* _Exercise goal_:
Reproduce each of the following records without any deviation.
(Beginning of Records to process)
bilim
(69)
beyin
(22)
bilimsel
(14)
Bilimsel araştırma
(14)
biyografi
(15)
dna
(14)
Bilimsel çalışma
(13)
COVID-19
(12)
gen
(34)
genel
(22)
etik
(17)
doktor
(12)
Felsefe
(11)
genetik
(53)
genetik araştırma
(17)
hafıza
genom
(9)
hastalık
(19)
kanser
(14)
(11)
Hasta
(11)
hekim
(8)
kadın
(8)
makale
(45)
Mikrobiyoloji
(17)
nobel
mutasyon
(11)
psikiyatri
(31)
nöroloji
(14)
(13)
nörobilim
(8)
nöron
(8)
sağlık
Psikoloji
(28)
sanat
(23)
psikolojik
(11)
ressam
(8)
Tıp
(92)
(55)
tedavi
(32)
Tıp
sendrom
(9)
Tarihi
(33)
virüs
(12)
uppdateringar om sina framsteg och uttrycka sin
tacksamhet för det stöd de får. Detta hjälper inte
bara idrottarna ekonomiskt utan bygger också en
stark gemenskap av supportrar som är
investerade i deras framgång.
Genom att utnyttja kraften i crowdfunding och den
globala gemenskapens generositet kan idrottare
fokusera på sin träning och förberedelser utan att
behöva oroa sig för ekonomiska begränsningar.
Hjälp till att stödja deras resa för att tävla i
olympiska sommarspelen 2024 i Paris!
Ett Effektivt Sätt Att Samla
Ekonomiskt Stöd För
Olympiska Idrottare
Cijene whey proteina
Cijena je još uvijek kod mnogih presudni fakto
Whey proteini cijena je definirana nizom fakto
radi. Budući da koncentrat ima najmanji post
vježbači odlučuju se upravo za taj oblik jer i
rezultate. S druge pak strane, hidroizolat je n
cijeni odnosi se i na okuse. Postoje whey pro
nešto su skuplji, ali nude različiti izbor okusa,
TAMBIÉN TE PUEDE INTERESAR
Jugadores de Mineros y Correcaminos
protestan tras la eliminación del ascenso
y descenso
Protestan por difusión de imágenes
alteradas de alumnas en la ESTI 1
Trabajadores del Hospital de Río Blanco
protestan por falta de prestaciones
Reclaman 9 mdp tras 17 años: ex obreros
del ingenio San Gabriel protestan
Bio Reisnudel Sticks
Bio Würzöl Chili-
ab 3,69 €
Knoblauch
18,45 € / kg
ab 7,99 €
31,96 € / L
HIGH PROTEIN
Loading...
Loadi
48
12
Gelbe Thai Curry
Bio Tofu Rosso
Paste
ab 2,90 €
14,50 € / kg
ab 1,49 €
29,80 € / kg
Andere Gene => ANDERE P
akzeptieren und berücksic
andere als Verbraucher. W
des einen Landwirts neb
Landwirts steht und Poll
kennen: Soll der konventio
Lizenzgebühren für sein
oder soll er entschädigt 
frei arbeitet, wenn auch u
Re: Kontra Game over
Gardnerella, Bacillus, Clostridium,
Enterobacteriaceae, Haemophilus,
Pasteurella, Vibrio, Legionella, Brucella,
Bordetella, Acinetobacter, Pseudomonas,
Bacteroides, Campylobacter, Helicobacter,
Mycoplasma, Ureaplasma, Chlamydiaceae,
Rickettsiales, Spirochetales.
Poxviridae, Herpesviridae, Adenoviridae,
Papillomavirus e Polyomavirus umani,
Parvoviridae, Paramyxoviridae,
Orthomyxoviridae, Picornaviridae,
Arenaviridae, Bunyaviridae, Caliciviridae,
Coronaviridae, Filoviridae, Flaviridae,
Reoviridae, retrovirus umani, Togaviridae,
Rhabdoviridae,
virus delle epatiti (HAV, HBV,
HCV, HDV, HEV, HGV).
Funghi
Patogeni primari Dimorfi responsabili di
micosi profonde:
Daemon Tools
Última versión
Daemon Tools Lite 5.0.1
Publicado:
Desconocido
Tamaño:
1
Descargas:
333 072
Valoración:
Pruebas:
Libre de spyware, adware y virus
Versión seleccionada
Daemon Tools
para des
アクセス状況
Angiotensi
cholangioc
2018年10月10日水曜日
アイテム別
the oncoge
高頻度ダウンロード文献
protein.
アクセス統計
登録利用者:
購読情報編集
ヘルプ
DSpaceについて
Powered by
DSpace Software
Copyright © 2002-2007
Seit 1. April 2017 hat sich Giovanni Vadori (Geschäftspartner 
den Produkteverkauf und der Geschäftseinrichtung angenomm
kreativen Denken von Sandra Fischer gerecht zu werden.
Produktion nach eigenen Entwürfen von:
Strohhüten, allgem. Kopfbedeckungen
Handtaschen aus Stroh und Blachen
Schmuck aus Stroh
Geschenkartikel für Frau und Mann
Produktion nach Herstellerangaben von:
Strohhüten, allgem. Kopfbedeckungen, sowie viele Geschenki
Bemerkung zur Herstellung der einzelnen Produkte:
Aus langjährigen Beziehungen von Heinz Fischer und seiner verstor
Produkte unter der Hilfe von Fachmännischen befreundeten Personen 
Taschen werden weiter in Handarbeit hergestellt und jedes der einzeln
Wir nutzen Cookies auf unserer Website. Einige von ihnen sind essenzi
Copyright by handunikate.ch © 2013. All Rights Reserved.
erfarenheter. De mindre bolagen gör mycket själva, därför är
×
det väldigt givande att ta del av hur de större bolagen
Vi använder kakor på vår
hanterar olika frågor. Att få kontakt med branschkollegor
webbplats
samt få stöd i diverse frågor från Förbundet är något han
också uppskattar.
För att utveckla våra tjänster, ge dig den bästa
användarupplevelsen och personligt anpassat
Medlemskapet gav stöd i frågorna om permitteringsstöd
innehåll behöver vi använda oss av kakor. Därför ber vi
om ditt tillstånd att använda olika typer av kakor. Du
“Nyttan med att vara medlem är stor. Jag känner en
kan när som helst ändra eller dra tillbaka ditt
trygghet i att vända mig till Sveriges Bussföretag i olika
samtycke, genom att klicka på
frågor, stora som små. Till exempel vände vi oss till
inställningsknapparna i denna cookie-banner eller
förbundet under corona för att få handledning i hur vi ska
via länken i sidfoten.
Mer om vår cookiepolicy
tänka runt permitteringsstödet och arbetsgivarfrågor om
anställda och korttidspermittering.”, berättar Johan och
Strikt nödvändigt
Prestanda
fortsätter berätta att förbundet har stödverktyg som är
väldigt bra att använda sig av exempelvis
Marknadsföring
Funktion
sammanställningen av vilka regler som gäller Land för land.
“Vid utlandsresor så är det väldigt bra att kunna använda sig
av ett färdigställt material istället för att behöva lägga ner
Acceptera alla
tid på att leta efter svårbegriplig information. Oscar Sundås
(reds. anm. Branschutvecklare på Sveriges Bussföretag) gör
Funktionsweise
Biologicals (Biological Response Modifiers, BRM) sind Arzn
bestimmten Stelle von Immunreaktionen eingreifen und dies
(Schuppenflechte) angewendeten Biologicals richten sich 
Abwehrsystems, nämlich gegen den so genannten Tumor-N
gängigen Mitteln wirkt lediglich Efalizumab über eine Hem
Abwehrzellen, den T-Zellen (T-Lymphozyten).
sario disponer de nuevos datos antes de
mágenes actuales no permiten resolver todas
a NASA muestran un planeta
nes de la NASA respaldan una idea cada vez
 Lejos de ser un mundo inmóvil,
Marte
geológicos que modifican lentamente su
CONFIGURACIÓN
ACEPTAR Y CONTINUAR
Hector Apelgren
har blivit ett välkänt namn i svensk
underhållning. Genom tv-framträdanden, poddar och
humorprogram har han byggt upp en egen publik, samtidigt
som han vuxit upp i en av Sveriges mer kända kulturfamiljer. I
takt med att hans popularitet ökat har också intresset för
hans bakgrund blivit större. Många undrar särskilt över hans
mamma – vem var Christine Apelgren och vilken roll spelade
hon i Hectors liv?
(End of Records to process)
* _Solution_:
bilim
(69)
beyin
(22)
bilimsel
(14)
Bilimsel araştırma
(14)
biyografi
(15)
dna
(14)
Bilimsel çalışma
(13)
COVID-19
(12)
gen
(34)
genel
(22)
etik
(17)
doktor
(12)
Felsefe
(11)
genetik
(53)
genetik araştırma
(17)
hafıza
genom
(9)
hastalık
(19)
kanser
(14)
(11)
Hasta
(11)
hekim
(8)
kadın
(8)
makale
(45)
Mikrobiyoloji
(17)
nobel
mutasyon
(11)
psikiyatri
(31)
nöroloji
(14)
(13)
nörobilim
(8)
nöron
(8)
sağlık
Psikoloji
(28)
sanat
(23)
psikolojik
(11)
ressam
(8)
Tıp
(92)
(55)
tedavi
(32)
Tıp
sendrom
(9)
Tarihi
(33)
virüs
(12)
uppdateringar om sina framsteg och uttrycka sin
tacksamhet för det stöd de får. Detta hjälper inte
bara idrottarna ekonomiskt utan bygger också en
stark gemenskap av supportrar som är
investerade i deras framgång.
Genom att utnyttja kraften i crowdfunding och den
globala gemenskapens generositet kan idrottare
fokusera på sin träning och förberedelser utan att
behöva oroa sig för ekonomiska begränsningar.
Hjälp till att stödja deras resa för att tävla i
olympiska sommarspelen 2024 i Paris!
Ett Effektivt Sätt Att Samla
Ekonomiskt Stöd För
Olympiska Idrottare
Cijene whey proteina
Cijena je još uvijek kod mnogih presudni fakto
Whey proteini cijena je definirana nizom fakto
radi. Budući da koncentrat ima najmanji post
vježbači odlučuju se upravo za taj oblik jer i
rezultate. S druge pak strane, hidroizolat je n
cijeni odnosi se i na okuse. Postoje whey pro
nešto su skuplji, ali nude različiti izbor okusa,
TAMBIÉN TE PUEDE INTERESAR
Jugadores de Mineros y Correcaminos
protestan tras la eliminación del ascenso
y descenso
Protestan por difusión de imágenes
alteradas de alumnas en la ESTI 1
Trabajadores del Hospital de Río Blanco
protestan por falta de prestaciones
Reclaman 9 mdp tras 17 años: ex obreros
del ingenio San Gabriel protestan
Bio Reisnudel Sticks
Bio Würzöl Chili-
ab 3,69 €
Knoblauch
18,45 € / kg
ab 7,99 €
31,96 € / L
HIGH PROTEIN
Loading...
Loadi
48
12
Gelbe Thai Curry
Bio Tofu Rosso
Paste
ab 2,90 €
14,50 € / kg
ab 1,49 €
29,80 € / kg
Andere Gene => ANDERE P
akzeptieren und berücksic
andere als Verbraucher. W
des einen Landwirts neb
Landwirts steht und Poll
kennen: Soll der konventio
Lizenzgebühren für sein
oder soll er entschädigt 
frei arbeitet, wenn auch u
Re: Kontra Game over
Gardnerella, Bacillus, Clostridium,
Enterobacteriaceae, Haemophilus,
Pasteurella, Vibrio, Legionella, Brucella,
Bordetella, Acinetobacter, Pseudomonas,
Bacteroides, Campylobacter, Helicobacter,
Mycoplasma, Ureaplasma, Chlamydiaceae,
Rickettsiales, Spirochetales.
Poxviridae, Herpesviridae, Adenoviridae,
Papillomavirus e Polyomavirus umani,
Parvoviridae, Paramyxoviridae,
Orthomyxoviridae, Picornaviridae,
Arenaviridae, Bunyaviridae, Caliciviridae,
Coronaviridae, Filoviridae, Flaviridae,
Reoviridae, retrovirus umani, Togaviridae,
Rhabdoviridae,
virus delle epatiti (HAV, HBV,
HCV, HDV, HEV, HGV).
Funghi
Patogeni primari Dimorfi responsabili di
micosi profonde:
Daemon Tools
Última versión
Daemon Tools Lite 5.0.1
Publicado:
Desconocido
Tamaño:
1
Descargas:
333 072
Valoración:
Pruebas:
Libre de spyware, adware y virus
Versión seleccionada
Daemon Tools
para des
アクセス状況
Angiotensi
cholangioc
2018年10月10日水曜日
アイテム別
the oncoge
高頻度ダウンロード文献
protein.
アクセス統計
登録利用者:
購読情報編集
ヘルプ
DSpaceについて
Powered by
DSpace Software
Copyright © 2002-2007
Seit 1. April 2017 hat sich Giovanni Vadori (Geschäftspartner 
den Produkteverkauf und der Geschäftseinrichtung angenomm
kreativen Denken von Sandra Fischer gerecht zu werden.
Produktion nach eigenen Entwürfen von:
Strohhüten, allgem. Kopfbedeckungen
Handtaschen aus Stroh und Blachen
Schmuck aus Stroh
Geschenkartikel für Frau und Mann
Produktion nach Herstellerangaben von:
Strohhüten, allgem. Kopfbedeckungen, sowie viele Geschenki
Bemerkung zur Herstellung der einzelnen Produkte:
Aus langjährigen Beziehungen von Heinz Fischer und seiner verstor
Produkte unter der Hilfe von Fachmännischen befreundeten Personen 
Taschen werden weiter in Handarbeit hergestellt und jedes der einzeln
Wir nutzen Cookies auf unserer Website. Einige von ihnen sind essenzi
Copyright by handunikate.ch © 2013. All Rights Reserved.
erfarenheter. De mindre bolagen gör mycket själva, därför är
×
det väldigt givande att ta del av hur de större bolagen
Vi använder kakor på vår
hanterar olika frågor. Att få kontakt med branschkollegor
webbplats
samt få stöd i diverse frågor från Förbundet är något han
också uppskattar.
För att utveckla våra tjänster, ge dig den bästa
användarupplevelsen och personligt anpassat
Medlemskapet gav stöd i frågorna om permitteringsstöd
innehåll behöver vi använda oss av kakor. Därför ber vi
om ditt tillstånd att använda olika typer av kakor. Du
“Nyttan med att vara medlem är stor. Jag känner en
kan när som helst ändra eller dra tillbaka ditt
trygghet i att vända mig till Sveriges Bussföretag i olika
samtycke, genom att klicka på
frågor, stora som små. Till exempel vände vi oss till
inställningsknapparna i denna cookie-banner eller
förbundet under corona för att få handledning i hur vi ska
via länken i sidfoten.
Mer om vår cookiepolicy
tänka runt permitteringsstödet och arbetsgivarfrågor om
anställda och korttidspermittering.”, berättar Johan och
Strikt nödvändigt
Prestanda
fortsätter berätta att förbundet har stödverktyg som är
väldigt bra att använda sig av exempelvis
Marknadsföring
Funktion
sammanställningen av vilka regler som gäller Land för land.
“Vid utlandsresor så är det väldigt bra att kunna använda sig
av ett färdigställt material istället för att behöva lägga ner
Acceptera alla
tid på att leta efter svårbegriplig information. Oscar Sundås
(reds. anm. Branschutvecklare på Sveriges Bussföretag) gör
Funktionsweise
Biologicals (Biological Response Modifiers, BRM) sind Arzn
bestimmten Stelle von Immunreaktionen eingreifen und dies
(Schuppenflechte) angewendeten Biologicals richten sich 
Abwehrsystems, nämlich gegen den so genannten Tumor-N
gängigen Mitteln wirkt lediglich Efalizumab über eine Hem
Abwehrzellen, den T-Zellen (T-Lymphozyten).
sario disponer de nuevos datos antes de
mágenes actuales no permiten resolver todas
a NASA muestran un planeta
nes de la NASA respaldan una idea cada vez
 Lejos de ser un mundo inmóvil,
Marte
geológicos que modifican lentamente su
CONFIGURACIÓN
ACEPTAR Y CONTINUAR
Hector Apelgren
har blivit ett välkänt namn i svensk
underhållning. Genom tv-framträdanden, poddar och
humorprogram har han byggt upp en egen publik, samtidigt
som han vuxit upp i en av Sveriges mer kända kulturfamiljer. I
takt med att hans popularitet ökat har också intresset för
hans bakgrund blivit större. Många undrar särskilt över hans
mamma – vem var Christine Apelgren och vilken roll spelade
hon i Hectors liv?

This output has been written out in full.